Please convert each line of the records below into a Markdown table with two columns, Number (the row number) and Text (the line), skipping blank lines. Leave the pictures out of the table.

## RAW RECORDS
-------------------------

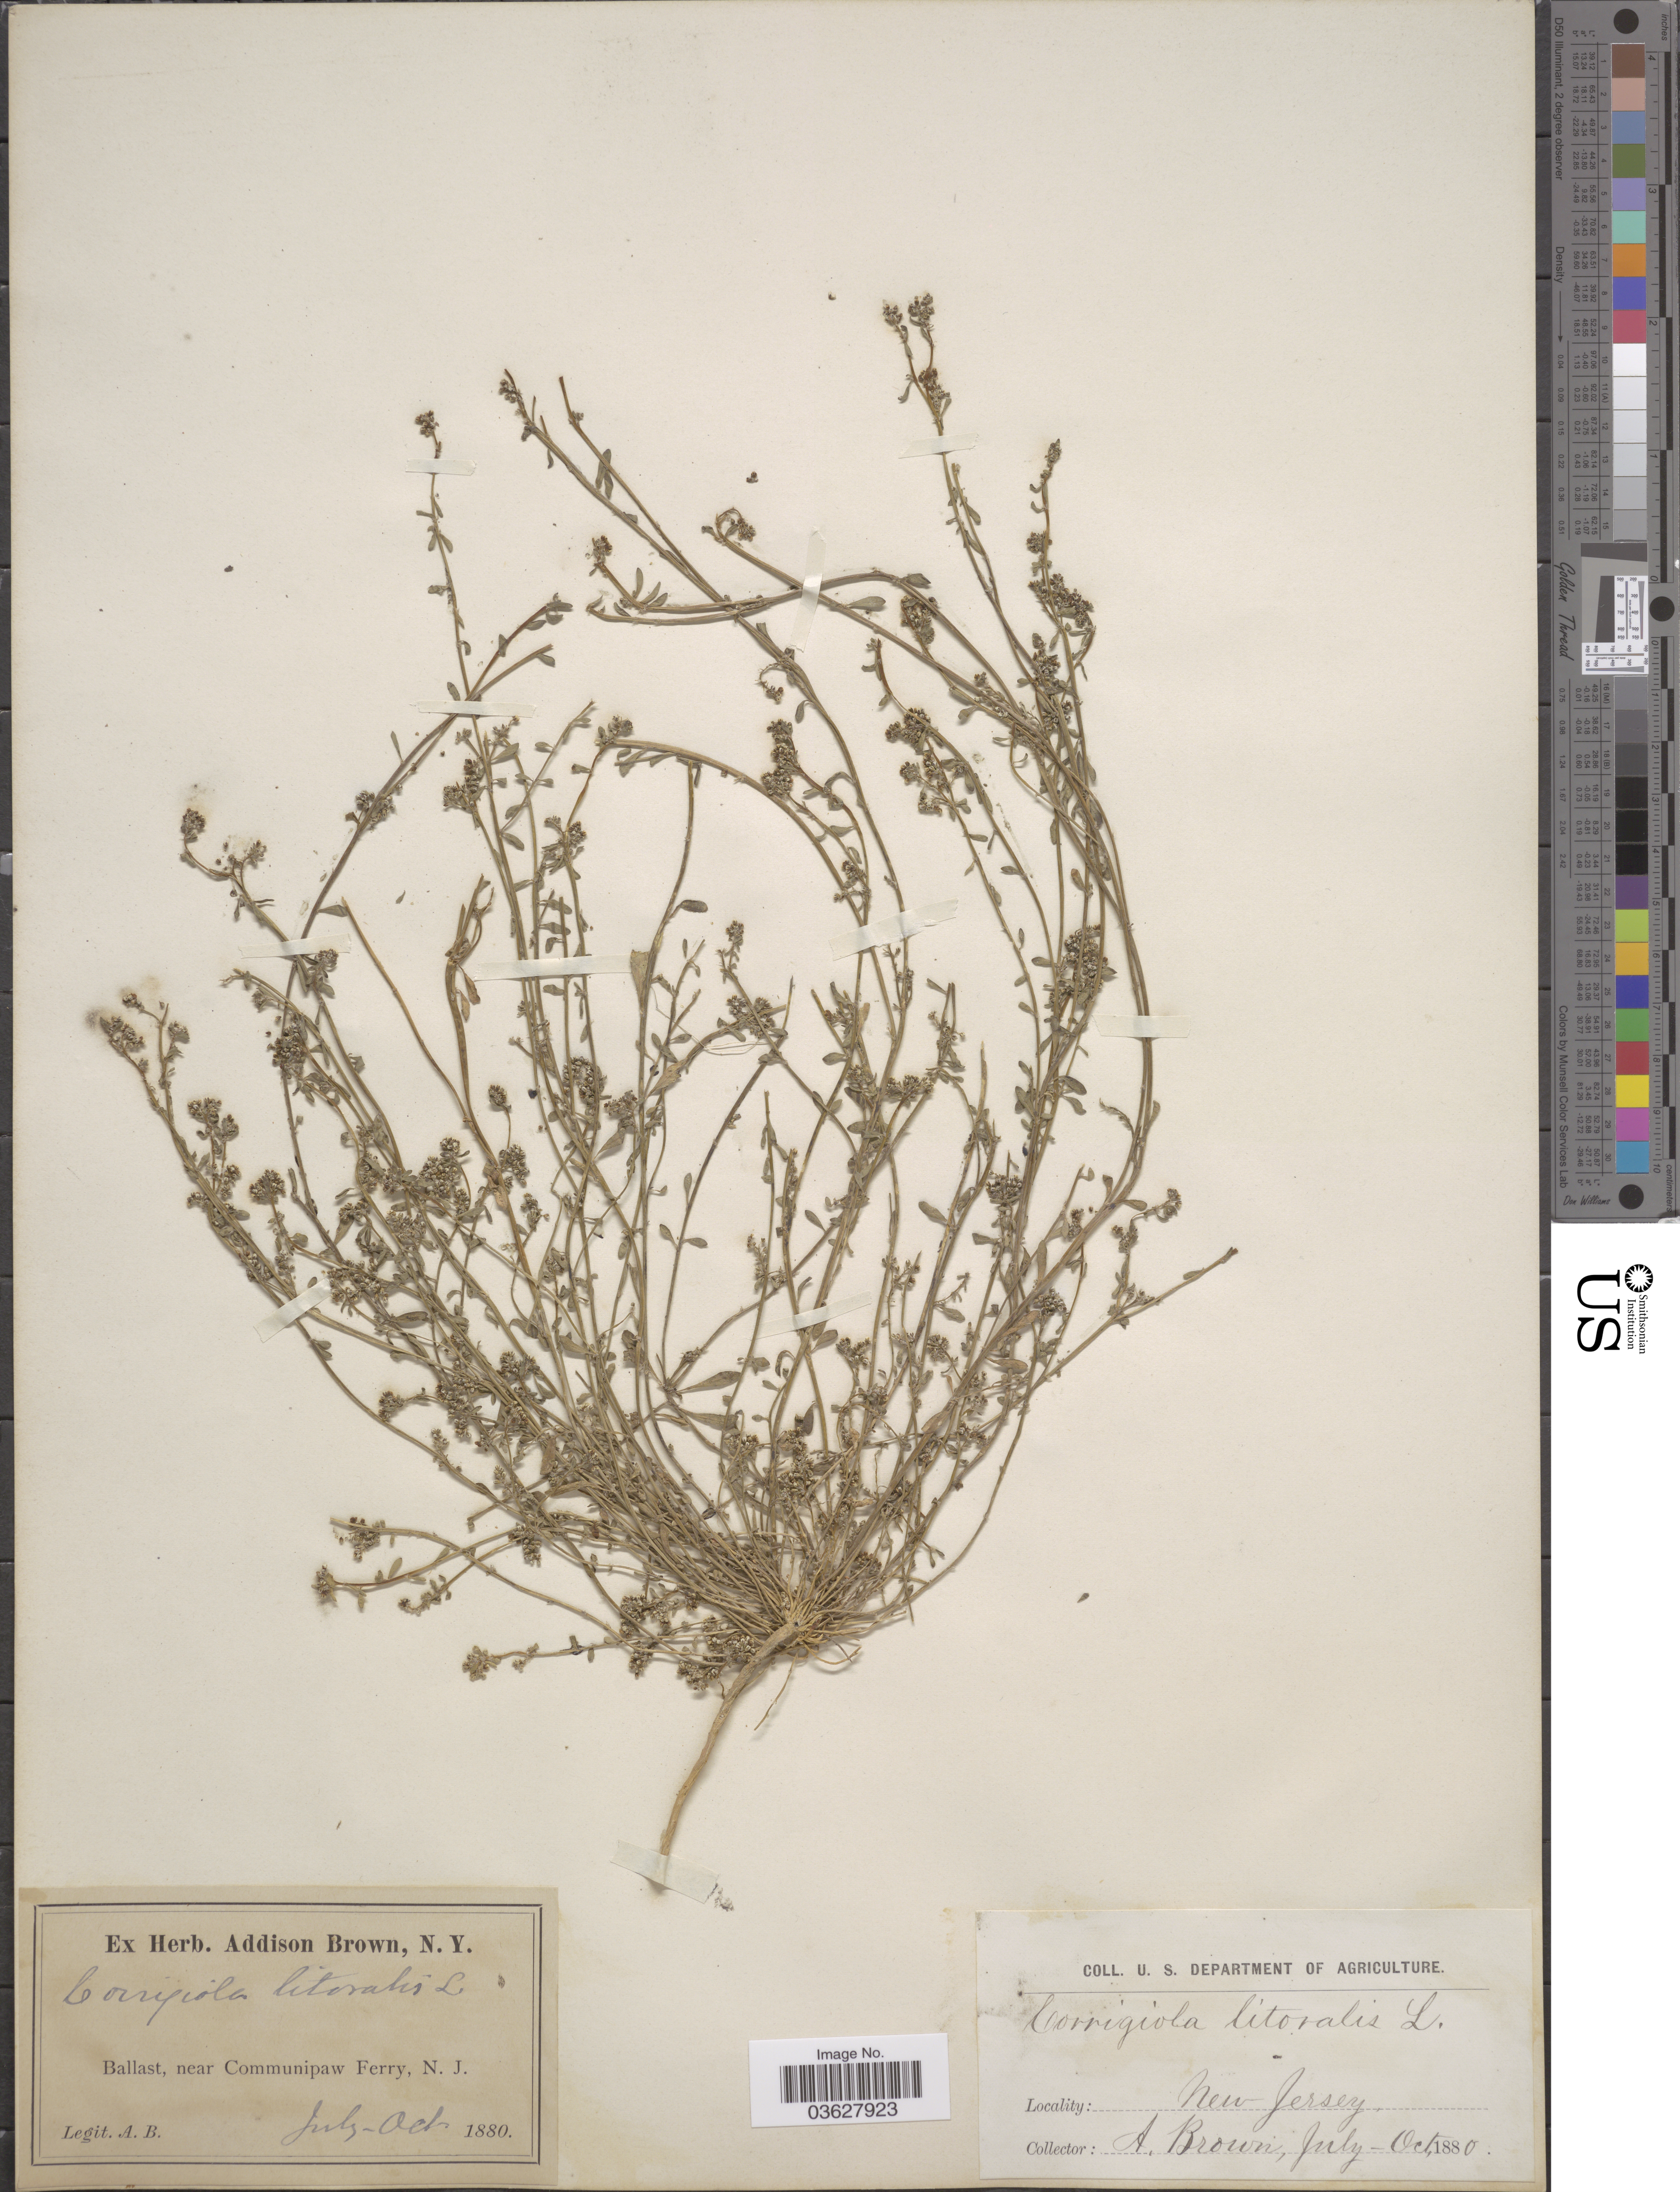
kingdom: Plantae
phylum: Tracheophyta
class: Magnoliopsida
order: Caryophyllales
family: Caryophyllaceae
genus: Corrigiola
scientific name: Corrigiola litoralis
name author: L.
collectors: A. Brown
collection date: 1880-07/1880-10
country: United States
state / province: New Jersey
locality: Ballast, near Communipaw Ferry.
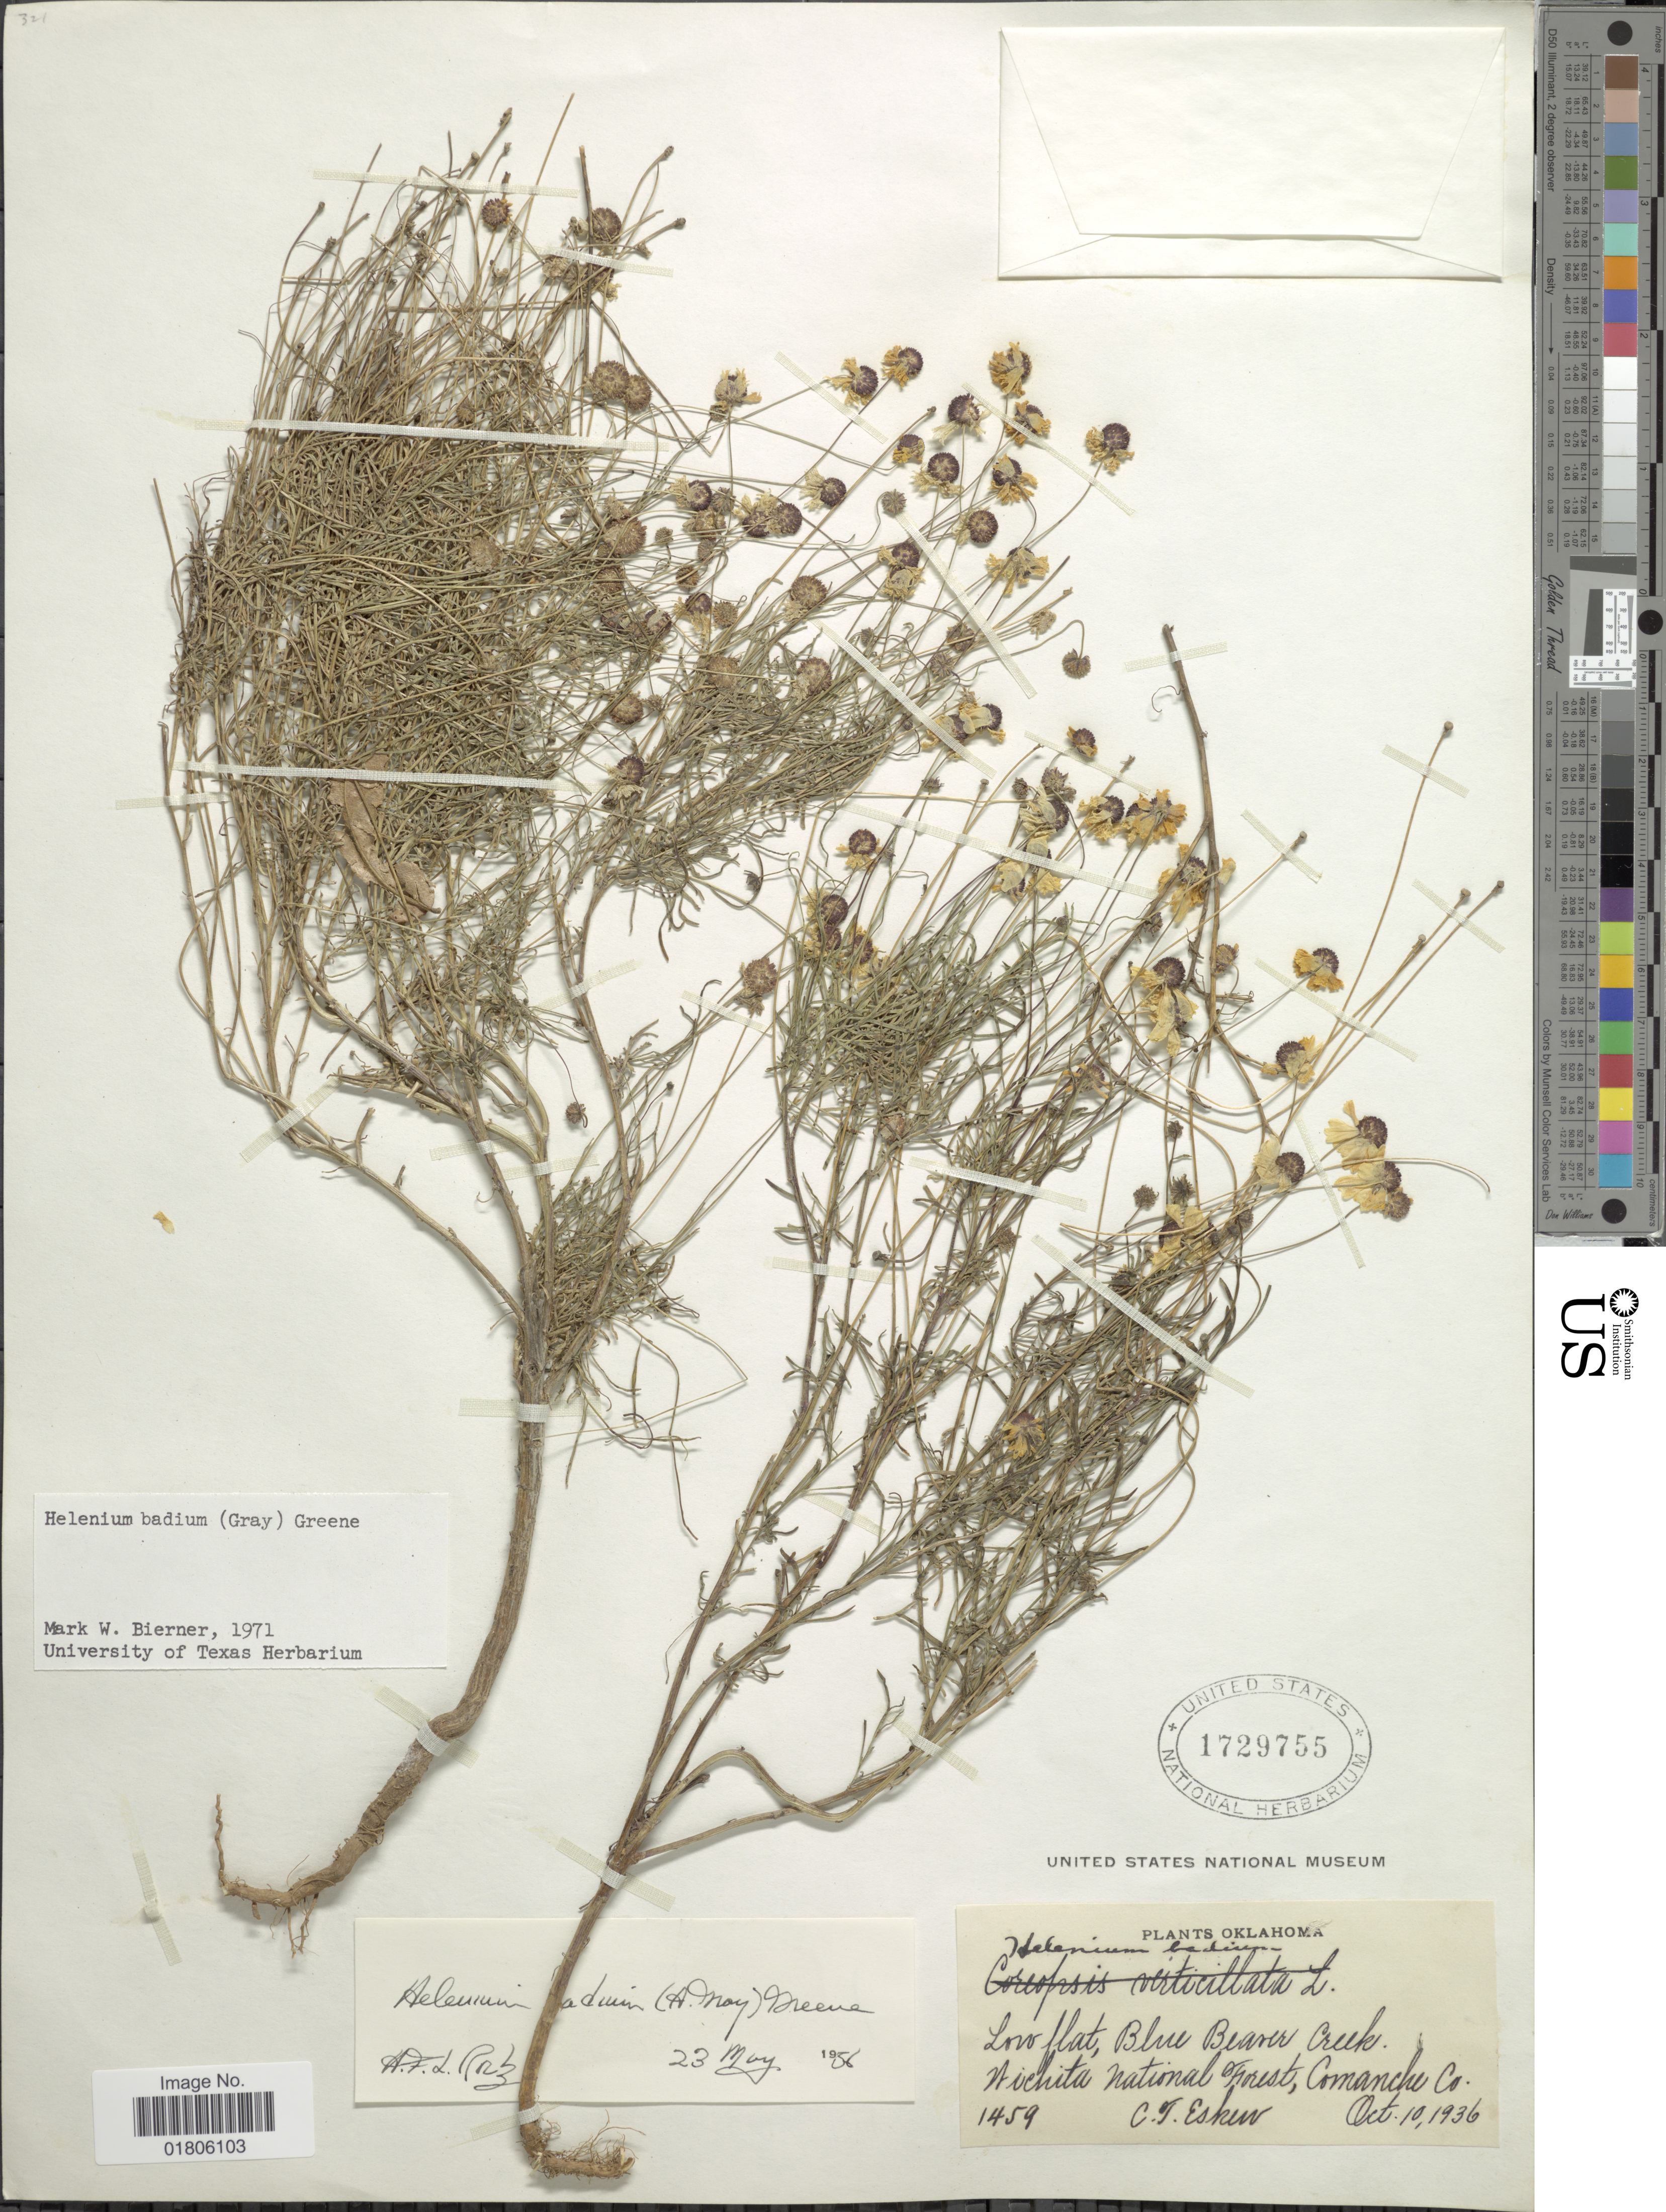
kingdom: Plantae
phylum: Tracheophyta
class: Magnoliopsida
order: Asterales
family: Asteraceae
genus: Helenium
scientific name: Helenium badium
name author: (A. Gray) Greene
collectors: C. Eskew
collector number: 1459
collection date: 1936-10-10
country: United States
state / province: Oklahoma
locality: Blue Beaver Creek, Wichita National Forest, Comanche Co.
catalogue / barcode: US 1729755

-------------------------

## SOLUTION
| Number | Text |
|---|---|
| 1 | kingdom: Plantae |
| 2 | phylum: Tracheophyta |
| 3 | class: Magnoliopsida |
| 4 | order: Caryophyllales |
| 5 | family: Caryophyllaceae |
| 6 | genus: Corrigiola |
| 7 | scientific name: Corrigiola litoralis |
| 8 | name author: L. |
| 9 | collectors: A. Brown |
| 10 | collection date: 1880-07/1880-10 |
| 11 | country: United States |
| 12 | state / province: New Jersey |
| 13 | locality: Ballast, near Communipaw Ferry. |
| 14 | kingdom: Plantae |
| 15 | phylum: Tracheophyta |
| 16 | class: Magnoliopsida |
| 17 | order: Asterales |
| 18 | family: Asteraceae |
| 19 | genus: Helenium |
| 20 | scientific name: Helenium badium |
| 21 | name author: (A. Gray) Greene |
| 22 | collectors: C. Eskew |
| 23 | collector number: 1459 |
| 24 | collection date: 1936-10-10 |
| 25 | country: United States |
| 26 | state / province: Oklahoma |
| 27 | locality: Blue Beaver Creek, Wichita National Forest, Comanche Co. |
| 28 | catalogue / barcode: US 1729755 |